= Christian Schiller =

British army officer

Louis Christian Schiller (20 September 1895, in New Barnet, London - 11 February 1976, Kenton, London), known as Christian Schiller, was HM Inspector of Schools in the United Kingdom and a promoter of progressive ideas in primary education.

==Education==
Schiller was educated at Tyttenhanger Lodge Preparatory School near St. Albans and then at Gresham's School, Holt, from 1909 to 1914. He became head boy there, excelled at sprinting and won a mathematics scholarship to Sidney Sussex College, Cambridge. His education was interrupted by World War I, after which he took up his place at Cambridge University and briefly read Mathematics there from 1919 to 1920. He later studied for a Teachers Diploma at the London Day Training College (1923–1924).

==War service==
Before Schiller's intended arrival at Cambridge, World War I broke out and he volunteered for the army. He was commissioned into the Lincolnshire Regiment and spent most of the war on active service. He took part in the Battle of Mons, and in 1917 after being wounded in action received the Military Cross.

==Career==

Leaving Cambridge without a degree, between 1920 and 1923 Schiller taught Maths at the progressive Rendcomb School, a secondary school in Gloucestershire. He joined a committee of the Mathematical Association concerned with the teaching of Geometry. In 1924, after taking his Teacher's Diploma, he was appointed an Assistant Inspector of Schools by the Board of Education and began his career in its Whitehall offices.

In 1925, he moved to Liverpool, where he rose to become District Inspector of Schools. From 1937 to 1946 he worked in Worcestershire. In 1946, following the Education Act 1944, he was appointed as the Ministry of Education's first Staff Inspector for Primary Education, based in London. He ran courses for primary teachers, often with Robin Tanner, and promoted progressive ideals and practice.

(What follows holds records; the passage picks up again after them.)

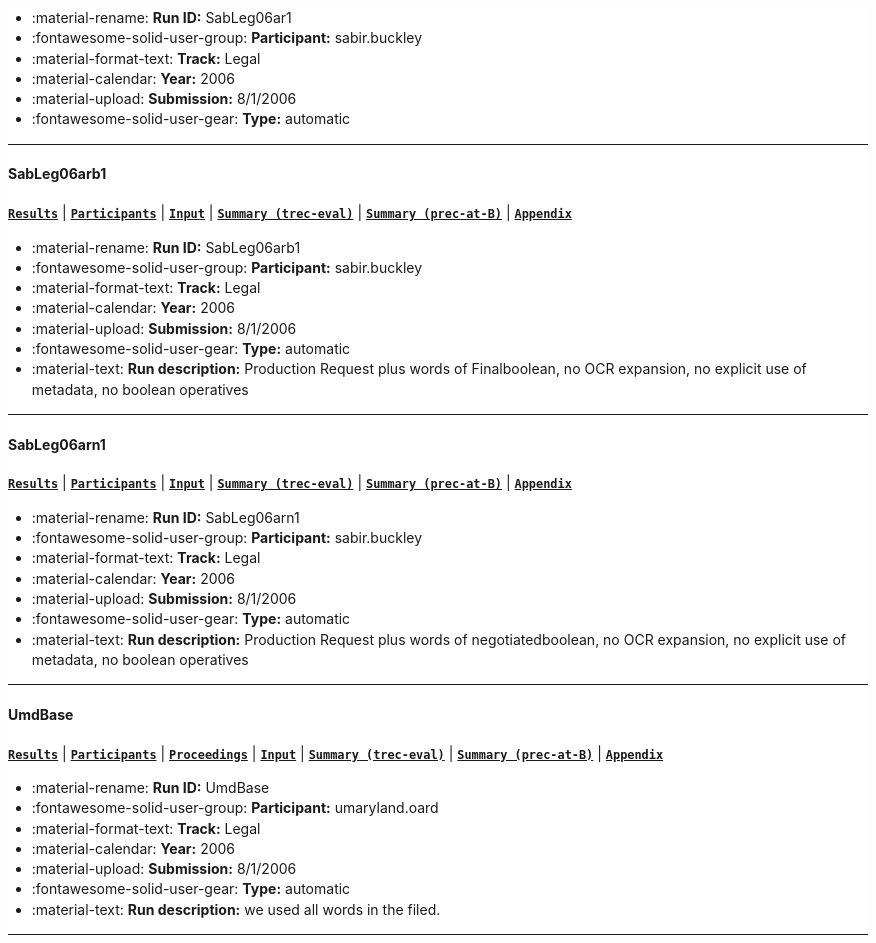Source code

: - :material-rename: **Run ID:** SabLeg06ar1 
- :fontawesome-solid-user-group: **Participant:** sabir.buckley 
- :material-format-text: **Track:** Legal 
- :material-calendar: **Year:** 2006 
- :material-upload: **Submission:** 8/1/2006 
- :fontawesome-solid-user-gear: **Type:** automatic 

---
#### SabLeg06arb1 
[**`Results`**](./results.md#sableg06arb1) | [**`Participants`**](./participants.md#sabirbuckley) | [**`Input`**](https://trec.nist.gov/results/trec15/legal/input.SabLeg06arb1.gz) | [**`Summary (trec-eval)`**](https://trec.nist.gov/results/trec15/legal/summary.trec-eval.SabLeg06arb1) | [**`Summary (prec-at-B)`**](https://trec.nist.gov/results/trec15/legal/summary.prec-at-B.SabLeg06arb1) | [**`Appendix`**](https://trec.nist.gov/pubs/trec15/appendices/legal/SabLeg06arb1.main.pdf) 

- :material-rename: **Run ID:** SabLeg06arb1 
- :fontawesome-solid-user-group: **Participant:** sabir.buckley 
- :material-format-text: **Track:** Legal 
- :material-calendar: **Year:** 2006 
- :material-upload: **Submission:** 8/1/2006 
- :fontawesome-solid-user-gear: **Type:** automatic 
- :material-text: **Run description:** Production Request plus words of Finalboolean, no OCR expansion, no explicit use of metadata, no boolean operatives 

---
#### SabLeg06arn1 
[**`Results`**](./results.md#sableg06arn1) | [**`Participants`**](./participants.md#sabirbuckley) | [**`Input`**](https://trec.nist.gov/results/trec15/legal/input.SabLeg06arn1.gz) | [**`Summary (trec-eval)`**](https://trec.nist.gov/results/trec15/legal/summary.trec-eval.SabLeg06arn1) | [**`Summary (prec-at-B)`**](https://trec.nist.gov/results/trec15/legal/summary.prec-at-B.SabLeg06arn1) | [**`Appendix`**](https://trec.nist.gov/pubs/trec15/appendices/legal/SabLeg06arn1.main.pdf) 

- :material-rename: **Run ID:** SabLeg06arn1 
- :fontawesome-solid-user-group: **Participant:** sabir.buckley 
- :material-format-text: **Track:** Legal 
- :material-calendar: **Year:** 2006 
- :material-upload: **Submission:** 8/1/2006 
- :fontawesome-solid-user-gear: **Type:** automatic 
- :material-text: **Run description:** Production Request plus words of negotiatedboolean, no OCR expansion, no explicit use of metadata, no boolean operatives 

---
#### UmdBase 
[**`Results`**](./results.md#umdbase) | [**`Participants`**](./participants.md#umarylandoard) | [**`Proceedings`**](./proceedings.md#trec-2006-at-maryland-blog-enterprise-legal-and-qa-tracks) | [**`Input`**](https://trec.nist.gov/results/trec15/legal/input.UmdBase.gz) | [**`Summary (trec-eval)`**](https://trec.nist.gov/results/trec15/legal/summary.trec-eval.UmdBase) | [**`Summary (prec-at-B)`**](https://trec.nist.gov/results/trec15/legal/summary.prec-at-B.UmdBase) | [**`Appendix`**](https://trec.nist.gov/pubs/trec15/appendices/legal/UmdBase.main.pdf) 

- :material-rename: **Run ID:** UmdBase 
- :fontawesome-solid-user-group: **Participant:** umaryland.oard 
- :material-format-text: **Track:** Legal 
- :material-calendar: **Year:** 2006 
- :material-upload: **Submission:** 8/1/2006 
- :fontawesome-solid-user-gear: **Type:** automatic 
- :material-text: **Run description:** we used all words in the <RequestText> filed. 

---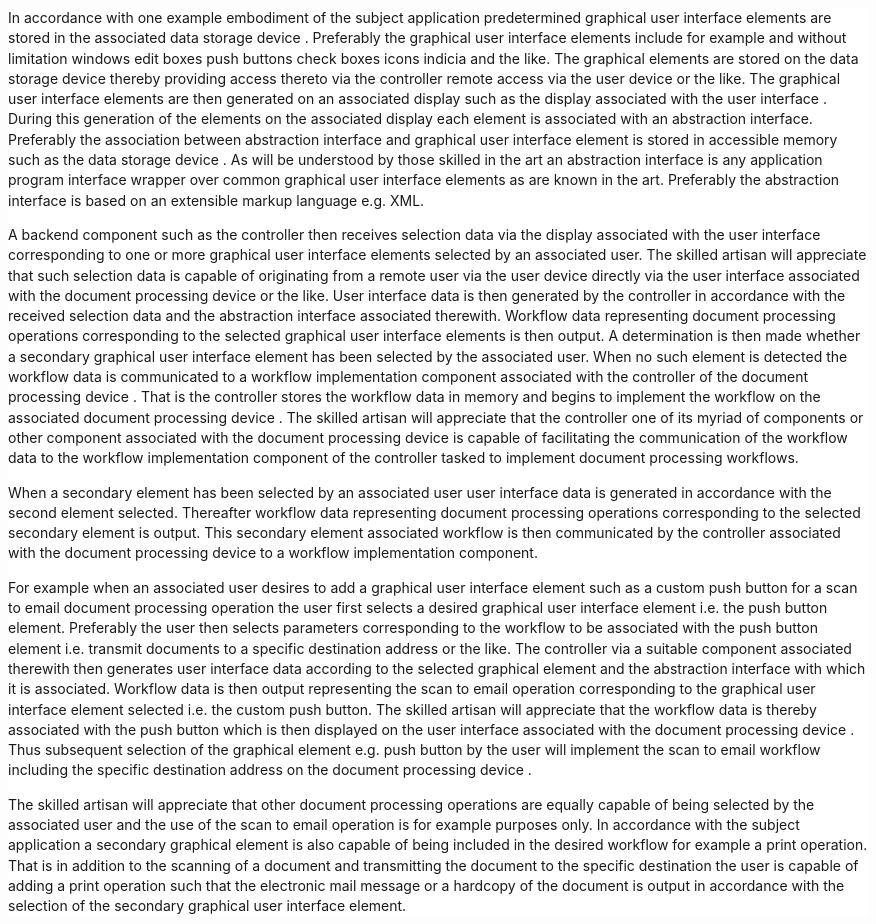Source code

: In accordance with one example embodiment of the subject application predetermined graphical user interface elements are stored in the associated data storage device . Preferably the graphical user interface elements include for example and without limitation windows edit boxes push buttons check boxes icons indicia and the like. The graphical elements are stored on the data storage device thereby providing access thereto via the controller remote access via the user device or the like. The graphical user interface elements are then generated on an associated display such as the display associated with the user interface . During this generation of the elements on the associated display each element is associated with an abstraction interface. Preferably the association between abstraction interface and graphical user interface element is stored in accessible memory such as the data storage device . As will be understood by those skilled in the art an abstraction interface is any application program interface wrapper over common graphical user interface elements as are known in the art. Preferably the abstraction interface is based on an extensible markup language e.g. XML.

A backend component such as the controller then receives selection data via the display associated with the user interface corresponding to one or more graphical user interface elements selected by an associated user. The skilled artisan will appreciate that such selection data is capable of originating from a remote user via the user device directly via the user interface associated with the document processing device or the like. User interface data is then generated by the controller in accordance with the received selection data and the abstraction interface associated therewith. Workflow data representing document processing operations corresponding to the selected graphical user interface elements is then output. A determination is then made whether a secondary graphical user interface element has been selected by the associated user. When no such element is detected the workflow data is communicated to a workflow implementation component associated with the controller of the document processing device . That is the controller stores the workflow data in memory and begins to implement the workflow on the associated document processing device . The skilled artisan will appreciate that the controller one of its myriad of components or other component associated with the document processing device is capable of facilitating the communication of the workflow data to the workflow implementation component of the controller tasked to implement document processing workflows.

When a secondary element has been selected by an associated user user interface data is generated in accordance with the second element selected. Thereafter workflow data representing document processing operations corresponding to the selected secondary element is output. This secondary element associated workflow is then communicated by the controller associated with the document processing device to a workflow implementation component.

For example when an associated user desires to add a graphical user interface element such as a custom push button for a scan to email document processing operation the user first selects a desired graphical user interface element i.e. the push button element. Preferably the user then selects parameters corresponding to the workflow to be associated with the push button element i.e. transmit documents to a specific destination address or the like. The controller via a suitable component associated therewith then generates user interface data according to the selected graphical element and the abstraction interface with which it is associated. Workflow data is then output representing the scan to email operation corresponding to the graphical user interface element selected i.e. the custom push button. The skilled artisan will appreciate that the workflow data is thereby associated with the push button which is then displayed on the user interface associated with the document processing device . Thus subsequent selection of the graphical element e.g. push button by the user will implement the scan to email workflow including the specific destination address on the document processing device .

The skilled artisan will appreciate that other document processing operations are equally capable of being selected by the associated user and the use of the scan to email operation is for example purposes only. In accordance with the subject application a secondary graphical element is also capable of being included in the desired workflow for example a print operation. That is in addition to the scanning of a document and transmitting the document to the specific destination the user is capable of adding a print operation such that the electronic mail message or a hardcopy of the document is output in accordance with the selection of the secondary graphical user interface element.
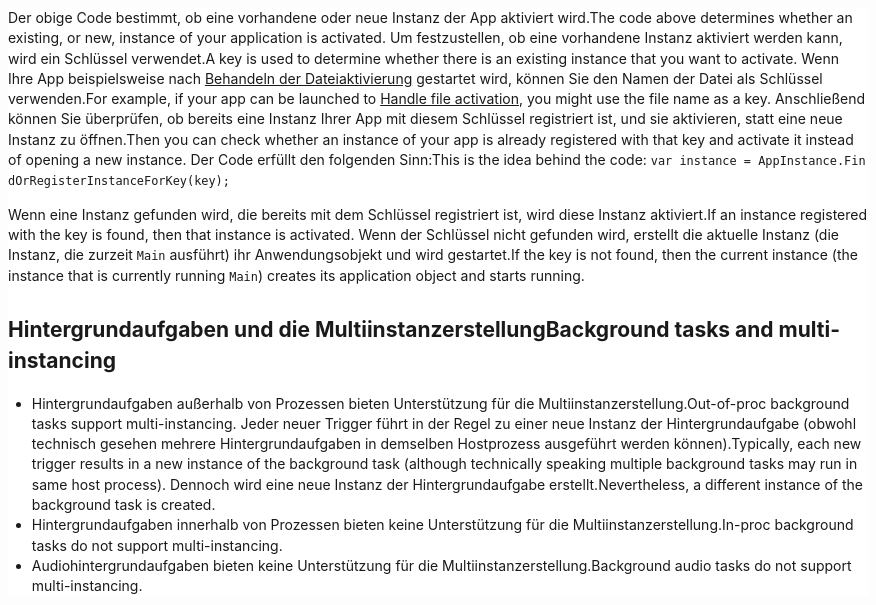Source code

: <span data-ttu-id="4ac35-131">Der obige Code bestimmt, ob eine vorhandene oder neue Instanz der App aktiviert wird.</span><span class="sxs-lookup"><span data-stu-id="4ac35-131">The code above determines whether an existing, or new, instance of your application is activated.</span></span> <span data-ttu-id="4ac35-132">Um festzustellen, ob eine vorhandene Instanz aktiviert werden kann, wird ein Schlüssel verwendet.</span><span class="sxs-lookup"><span data-stu-id="4ac35-132">A key is used to determine whether there is an existing instance that you want to activate.</span></span> <span data-ttu-id="4ac35-133">Wenn Ihre App beispielsweise nach [Behandeln der Dateiaktivierung](https://docs.microsoft.com/en-us/windows/uwp/launch-resume/handle-file-activation) gestartet wird, können Sie den Namen der Datei als Schlüssel verwenden.</span><span class="sxs-lookup"><span data-stu-id="4ac35-133">For example, if your app can be launched to [Handle file activation](https://docs.microsoft.com/en-us/windows/uwp/launch-resume/handle-file-activation), you might use the file name as a key.</span></span> <span data-ttu-id="4ac35-134">Anschließend können Sie überprüfen, ob bereits eine Instanz Ihrer App mit diesem Schlüssel registriert ist, und sie aktivieren, statt eine neue Instanz zu öffnen.</span><span class="sxs-lookup"><span data-stu-id="4ac35-134">Then you can check whether an instance of your app is already registered with that key and activate it instead of opening a new instance.</span></span> <span data-ttu-id="4ac35-135">Der Code erfüllt den folgenden Sinn:</span><span class="sxs-lookup"><span data-stu-id="4ac35-135">This is the idea behind the code:</span></span> `var instance = AppInstance.FindOrRegisterInstanceForKey(key);`

<span data-ttu-id="4ac35-136">Wenn eine Instanz gefunden wird, die bereits mit dem Schlüssel registriert ist, wird diese Instanz aktiviert.</span><span class="sxs-lookup"><span data-stu-id="4ac35-136">If an instance registered with the key is found, then that instance is activated.</span></span> <span data-ttu-id="4ac35-137">Wenn der Schlüssel nicht gefunden wird, erstellt die aktuelle Instanz (die Instanz, die zurzeit `Main` ausführt) ihr Anwendungsobjekt und wird gestartet.</span><span class="sxs-lookup"><span data-stu-id="4ac35-137">If the key is not found, then the current instance (the instance that is currently running `Main`) creates its application object  and starts running.</span></span>

## <a name="background-tasks-and-multi-instancing"></a><span data-ttu-id="4ac35-138">Hintergrundaufgaben und die Multiinstanzerstellung</span><span class="sxs-lookup"><span data-stu-id="4ac35-138">Background tasks and multi-instancing</span></span>

- <span data-ttu-id="4ac35-139">Hintergrundaufgaben außerhalb von Prozessen bieten Unterstützung für die Multiinstanzerstellung.</span><span class="sxs-lookup"><span data-stu-id="4ac35-139">Out-of-proc background tasks support multi-instancing.</span></span> <span data-ttu-id="4ac35-140">Jeder neuer Trigger führt in der Regel zu einer neue Instanz der Hintergrundaufgabe (obwohl technisch gesehen mehrere Hintergrundaufgaben in demselben Hostprozess ausgeführt werden können).</span><span class="sxs-lookup"><span data-stu-id="4ac35-140">Typically, each new trigger results in a new instance of the background task (although technically speaking multiple background tasks may run in same host process).</span></span> <span data-ttu-id="4ac35-141">Dennoch wird eine neue Instanz der Hintergrundaufgabe erstellt.</span><span class="sxs-lookup"><span data-stu-id="4ac35-141">Nevertheless, a different instance of the background task is created.</span></span>
- <span data-ttu-id="4ac35-142">Hintergrundaufgaben innerhalb von Prozessen bieten keine Unterstützung für die Multiinstanzerstellung.</span><span class="sxs-lookup"><span data-stu-id="4ac35-142">In-proc background tasks do not support multi-instancing.</span></span>
- <span data-ttu-id="4ac35-143">Audiohintergrundaufgaben bieten keine Unterstützung für die Multiinstanzerstellung.</span><span class="sxs-lookup"><span data-stu-id="4ac35-143">Background audio tasks do not support multi-instancing.</span></span>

In 1955 he retired from the Ministry and took up a post as senior lecturer at the Institute of Education to teach a course in primary education. This continued from 1956 to 1963, and his students included Leonard Marsh, Arthur Razzell and John Coe. After his formal retirement in 1963, Schiller continued to lecture and advise on education and also acted as an external examiner. He was appointed CBE in the 1955 Birthday Honours.

He sat on the Plowden Committee at Goldsmiths' College and in the early 1970s influenced its new Postgraduate Primary Course.

==Publications==
Schiller published many articles on education. He also planned a book, but it was unfinished at his death. The National Association for Primary Education has published a collection of his papers 'Christian Schiller – in his own words'.

==Family==
On 19 August 1925, Schiller married Lyndall Handover (born 18 April 1900, Acton, London), who was educated at Godolphin and Latymer School, the Royal Holloway College, University of London, and the London Day Training College for a Teachers' Diploma (1923–1924), where she met Schiller. She taught English and French, but on her marriage gave up teaching. They had three daughters, Gerda, Meryl and Lyris, and one son, Russell.

==Collections==
Schiller's personal papers are held in the Institute of Education (IOE) Archives. The material was transferred to the IOE in 1998. The archive contains material relating to Schiller's work, along with the papers of his wife Lyndall Schiller and papers belonging to two of his students.